Mir ist ja gestern aufgefallen, dass ich schon lange keinen Murakami mehr gelesen habe. Das mag einerseits daran liegen, dass ich bis auf 1Q84 bereits alle seine Werke verschlungen habe, andererseits muss man für einen Murakami einfach eine gewisse Portion Zeit, gepaart mit einer bestimmten Stimmung mitbringen. In Bezug auf die Zeit verhält es sich dann so, dass man seine Werke nach 20 Seiten vielleicht bei einem Erdbeben weglegt, aber sicher nicht, wenn der Zug anhält oder es Zeit zu schlafen ist. Kurzum, der Mann ist großartig. (allein schon die Tatsache, wie er zum Schreiben kam! Murakami schaute sich 1978 ein Baseballspiel in Tokio an, als ein US Spieler namens Dave Hilton ein Double-Double schlug. Während der Ball in der Luft war, schoss im plötzlich eine Eingebung durch den Kopf: “On that sunny day drinking beer, I just knew I could write.” Er ging sofort in einen Schreibwarenladen, kaufte Papier und Stifte und schrieb seinen ersten Roman.)

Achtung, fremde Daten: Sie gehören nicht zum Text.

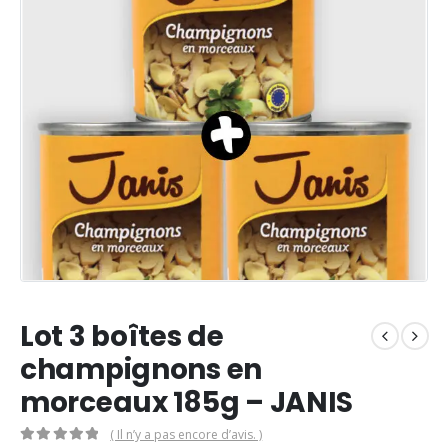
Lot 3 boîtes de
champignons en
morceaux 185g – JANIS
( Il n’y a pas encore d’avis. )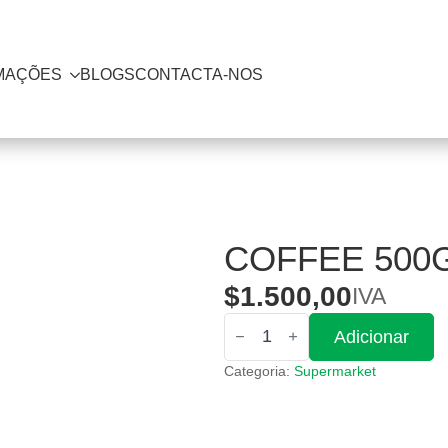
MAÇÕES
BLOGS
CONTACTA-NOS
COFFEE 500
$
1.500,00
IVA
Quantidade
Adicionar
de
Coffee
Categoria:
Supermarket
500gr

Die Kacheln fühlten sich kühl an und auch etwas klebrig, der blaue, nasse
Dunst, der über der Stadt lag, hatte sich darauf niedergeschlagen, die Luft
roch nach Chlor wie jeden Morgen um sieben und wie zu jeder anderen
Stunde am Tag, aber um sieben war der Geruch am ausgeprägtesten.
Der Nebel verschwand gegen Mittag, stieg nach oben über die Gebäude hinweg
in einen blassen Himmel, an dem eine herbstlich dünne Sonne stand, die
Strahlen fielen auf die Kacheln und einen Streifen des Teppichbodens hinter
der Scheibe. Ich legte mich in den Sonnenstreifen und blieb so lange liegen, bis
er nicht mehr da war, dann zog ich die Schiebetür auf und stellte mich an die
Brüstung, die bis zum Kinn reichte.
Mein Blick fiel darüber hinweg nach unten, die Straßen waren ein Saum und
die Menschen fremdartige Wesen, winzig, ameisenähnlich, nicht appetitlich.
Die Sunshine Sixty nahm ich kaum noch war, dafür das breite kastenförmige
Gebäude schräg dahinter, das wesentlich niedriger erschien und kaum Fenster besaß.